Gee, really? Because I thought, when I (unlike Margold) actually read the opinion, that the court was telling the government that claiming that anyone taking a picture (or video) of adults engaged in sexually explicit conduct had to keep massive files of records, including every fake name and nickname the person ever had, and cross-index them, and make them available to government inspectors for 20 hours a week for seven years because those adults might be kids was bullshit!

"While the government is indeed aiming at conduct, child abuse, it is regulating protected speech, sexually explicit images of adults, to get at that conduct. To the extent the government is claiming that a law is considered a conduct regulation as long as the government claims an interest in conduct and not speech, the Supreme Court has rejected that argument... The expression at issue here is not conduct, it is speech.

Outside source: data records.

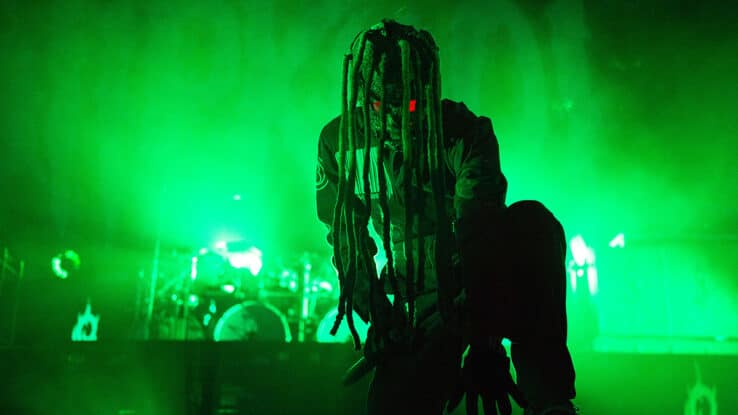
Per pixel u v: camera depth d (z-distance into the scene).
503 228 1.08
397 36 1.25
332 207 1.53
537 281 1.03
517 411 2.96
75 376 3.22
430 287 1.39
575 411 1.03
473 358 1.05
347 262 1.38
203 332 6.54
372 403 1.34
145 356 3.29
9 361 3.17
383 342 1.34
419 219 1.20
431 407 1.32
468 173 1.23
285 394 3.33
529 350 1.03
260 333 6.02
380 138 1.21
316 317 6.66
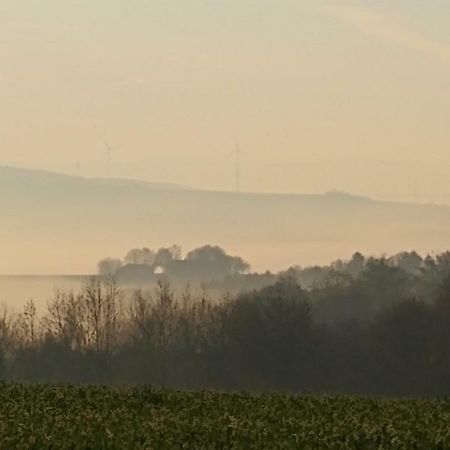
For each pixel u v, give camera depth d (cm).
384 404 8319
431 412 7675
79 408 7300
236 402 8088
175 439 5956
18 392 8412
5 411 7088
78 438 5825
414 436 6259
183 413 7138
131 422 6544
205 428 6306
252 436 6091
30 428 6106
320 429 6444
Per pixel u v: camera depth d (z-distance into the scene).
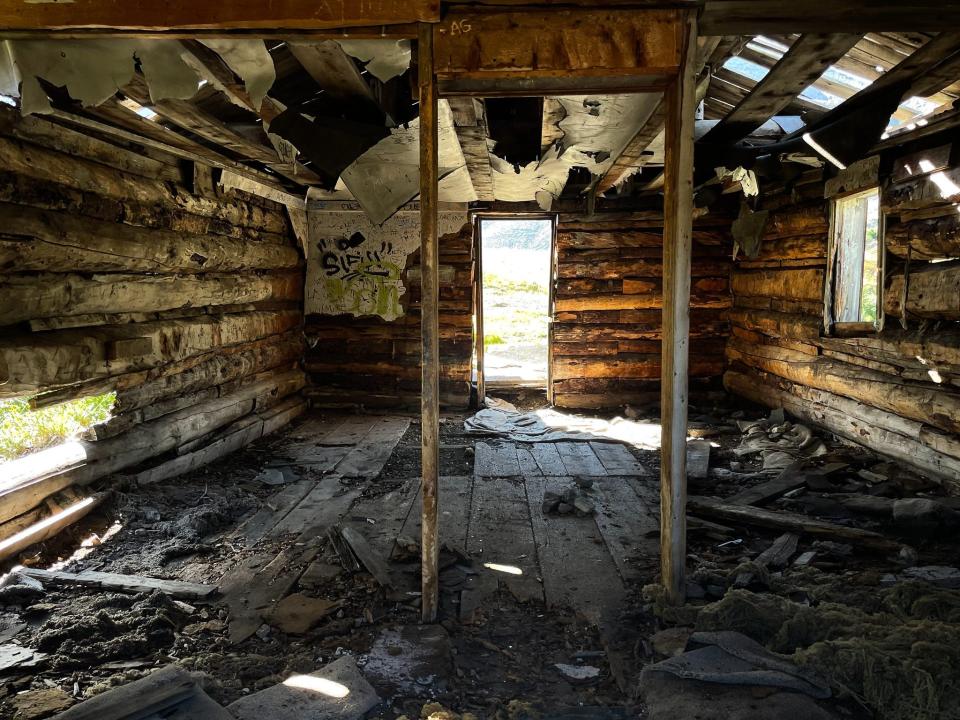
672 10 3.37
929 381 5.84
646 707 2.95
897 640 3.13
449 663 3.34
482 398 10.11
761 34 3.44
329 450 7.67
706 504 5.37
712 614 3.54
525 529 5.21
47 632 3.51
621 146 5.86
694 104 3.44
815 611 3.46
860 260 7.16
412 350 9.93
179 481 6.14
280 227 8.90
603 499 5.96
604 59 3.40
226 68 3.87
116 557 4.55
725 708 2.80
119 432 5.60
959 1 3.26
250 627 3.69
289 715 2.85
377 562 4.43
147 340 5.35
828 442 7.30
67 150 4.71
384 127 4.68
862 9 3.32
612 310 10.05
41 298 4.50
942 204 5.33
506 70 3.39
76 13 3.26
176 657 3.40
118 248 5.10
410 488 6.28
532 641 3.60
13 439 6.12
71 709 2.79
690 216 3.52
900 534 4.93
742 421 8.72
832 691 2.94
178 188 6.13
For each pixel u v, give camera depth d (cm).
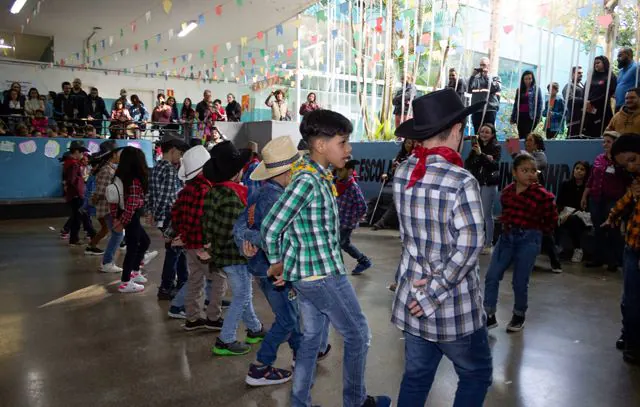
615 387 288
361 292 486
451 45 944
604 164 563
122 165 473
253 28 1516
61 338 370
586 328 384
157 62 1714
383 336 368
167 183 464
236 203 318
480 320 181
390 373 307
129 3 1291
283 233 218
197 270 374
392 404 269
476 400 185
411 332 183
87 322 406
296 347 295
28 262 633
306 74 1260
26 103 1186
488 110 813
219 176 319
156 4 1294
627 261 316
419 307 172
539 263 609
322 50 1316
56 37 1666
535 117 756
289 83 1406
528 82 756
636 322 317
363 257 555
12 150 1058
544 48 987
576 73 719
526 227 355
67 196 753
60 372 312
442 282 169
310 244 214
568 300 457
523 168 347
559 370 310
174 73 1906
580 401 272
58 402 274
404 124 192
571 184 638
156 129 1269
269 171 256
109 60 1795
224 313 419
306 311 227
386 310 430
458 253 166
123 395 281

Images, including photographs, are protected by the First Amendment as speech as much as 'words in books' and 'oral utterance[s].' Indeed, visual images are 'a primitive but effective way of communicating ideas ... a short cut from mind to mind.' ... Child abuse, the actual conduct in which the government is interested, is already illegal... Adult sexual conduct is not illegal and it is in fact constitutionally protected."

Last I knew, the "overall hardcore industry" takes pictures and videos of people involved in sexually explicit conduct, and so for them not to have to waste hours and hours of employee time, not to mention warehouses full of filing cabinets and terabytes of hard disk space, proving to some bureaucrat that adults are adults might just save them all a couple of bucks ... not to mention, they wouldn't have to spend years in jail because some FBI inspector couldn't read an ID, or because they used a pseudonym for the custodian of records in the 2257 statement on the DVD box.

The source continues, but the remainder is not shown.